A year ago Loic Quedec was using his Instagram to post arty pictures of himself and others wearing clothing he had bought.
When fashion labels like Vans and I Love Ugly saw his posts they used the marketing opportunity that Instagram provided.
The 19-year-old Aucklander received free products from the labels for posting photos of the gear to his 17,000 followers and tagging links to the labels own Instagram accounts.
"If you want to get your art or your work out there [Instagram] is the way to go," said Mr Quedec.
Although he did not reveal how much the products were worth, he received T-shirts, shoes and sunglasses from various labels.
His fan base grew simply by uploading pictures of clothing from the different labels. Bloggers and fashion websites promoted his posts.
Kaye Adams from Easy Social Media, which runs accounts for businesses, said it was becoming common for businesses to give products to people with high numbers of followers on Instagram.
"It's that sort of marketing tool that lets these influential people basically sell their products," said Ms Adams.
"People are more attracted to photos and [Instagram] is a good way to capture a younger demographic and appeal to a different audience."
Auckland student Jeremy Sim, 19, also received free products from businesses to promote on his Instagram.
He was given T-shirts and hats from Australian label Deadcastle Studios. He said the application is easy for businesses to connect with consumers.
"It gives [businesses] a whole new demographic to appeal to. When people see the pictures I post, it takes them one second to link into their accounts and they can follow them straight away," he said.
Instagram is also a cheaper form of advertising than Facebook, said Sim.
"On Facebook you have to pay to have your product show in a newsfeed ... but it doesn't cost anything for users to scroll down Instagram and see the advertising."

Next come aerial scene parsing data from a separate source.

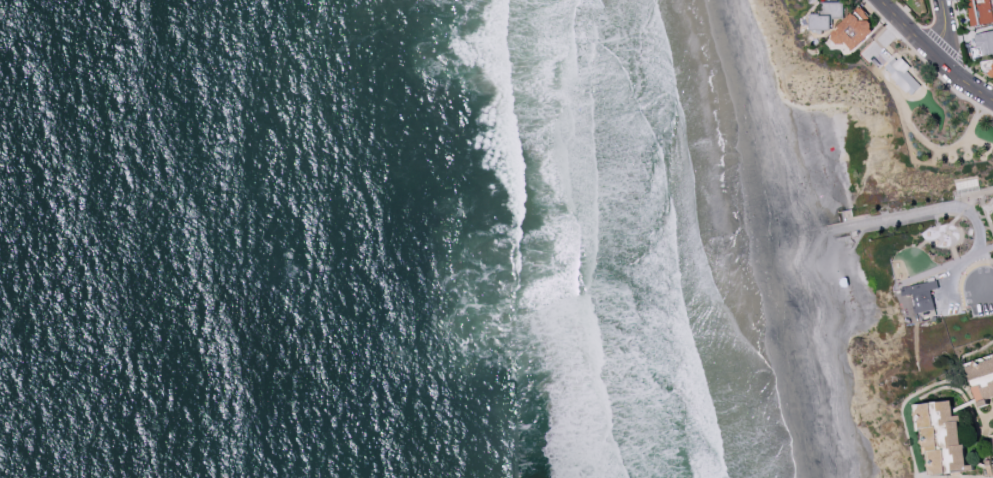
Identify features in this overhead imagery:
building: (980, 11)
building: (827, 15)
building: (852, 31)
road: (954, 40)
building: (985, 41)
road: (933, 55)
building: (992, 62)
building: (904, 75)
road: (929, 212)
park: (837, 215)
park: (955, 238)
road: (981, 269)
parking lot: (985, 282)
building: (922, 295)
building: (981, 378)
road: (905, 417)
building: (929, 434)
building: (990, 466)

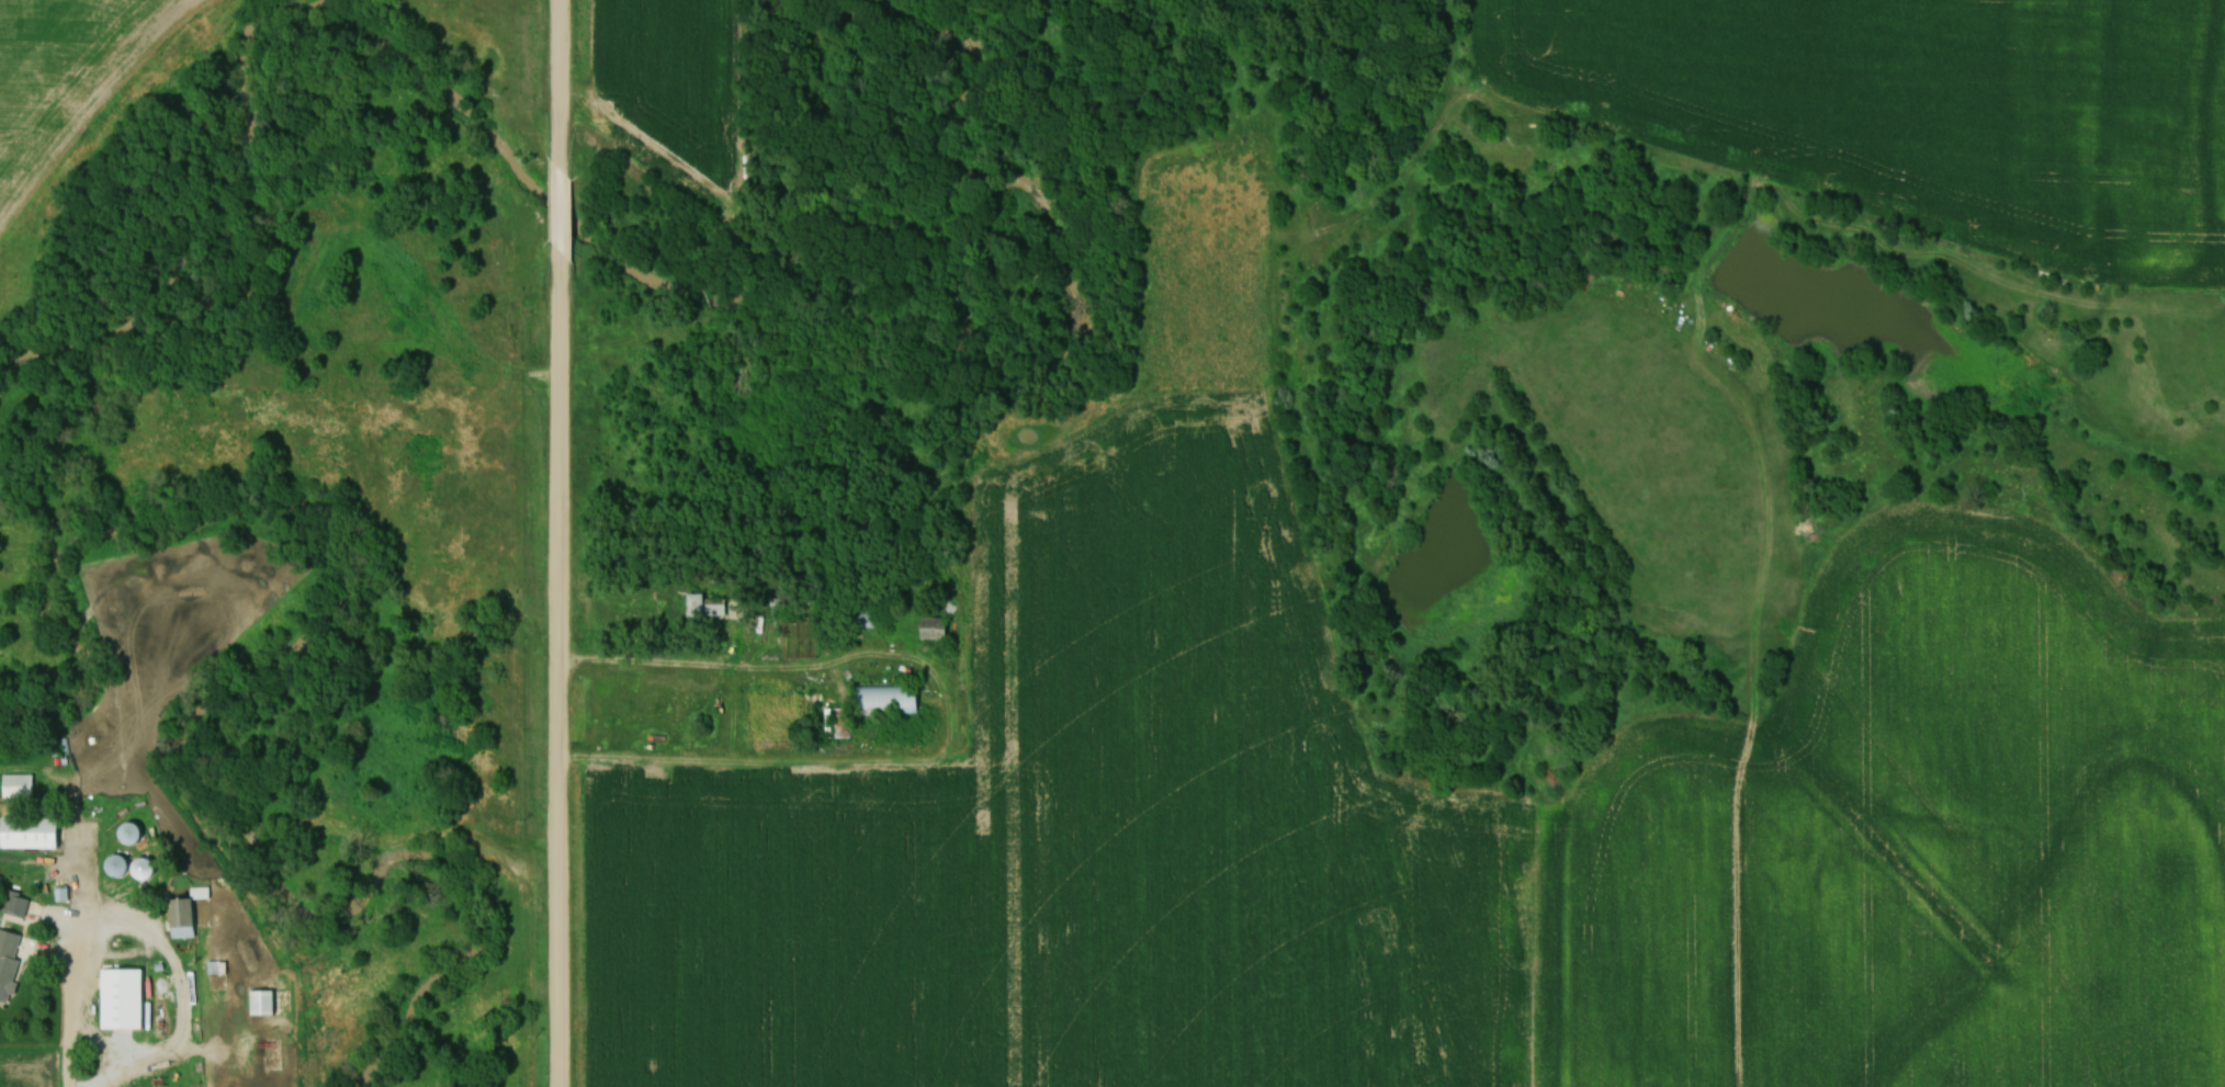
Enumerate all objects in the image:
building: (742, 383)
road: (552, 543)
building: (710, 607)
building: (868, 616)
building: (937, 629)
building: (891, 702)
road: (940, 715)
building: (840, 725)
building: (60, 747)
building: (20, 787)
building: (34, 834)
building: (135, 835)
building: (122, 867)
building: (148, 870)
building: (17, 905)
building: (189, 915)
building: (10, 963)
road: (76, 1000)
building: (127, 1000)
building: (266, 1004)

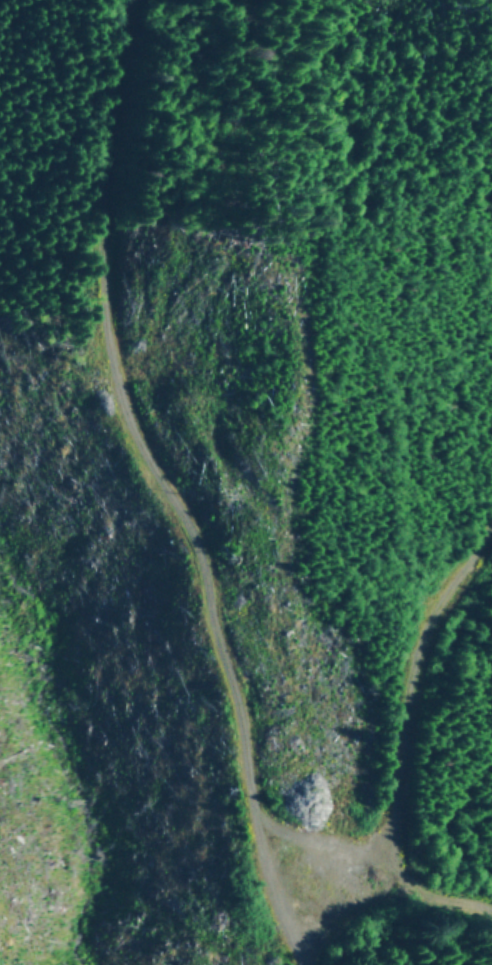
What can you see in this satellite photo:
road: (161, 473)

I Love Ugly marketing manager James Watt said Instagram is a great way to connect to customers by appearing on influential accounts.
Instagram also proved a popular way to promote student Esther Ng's own fashion label, The Goodbye Label, this year.
The 18-year-old posted pictures of lingerie she had designed and links back to her website which people can order from. She said many Instagram users are advertising businesses without even realising when they post pictures of products for their friends to see.
3 Top tips to get noticed on Instagram
Tag the labels you are wearing in your Instagram photos.
Instagram user James Sim says the labels will be notified when they get tagged, and the more you tag them, the more likely it is they will notice your Instagram account.
Network with other popular people on Instagram.
Making connections is key as they can tag you in their photos which links to theirs too, says Sim.
Hone your photography skills.
I Love Ugly marketing director James Watt says they notice people who "make the product look awesome".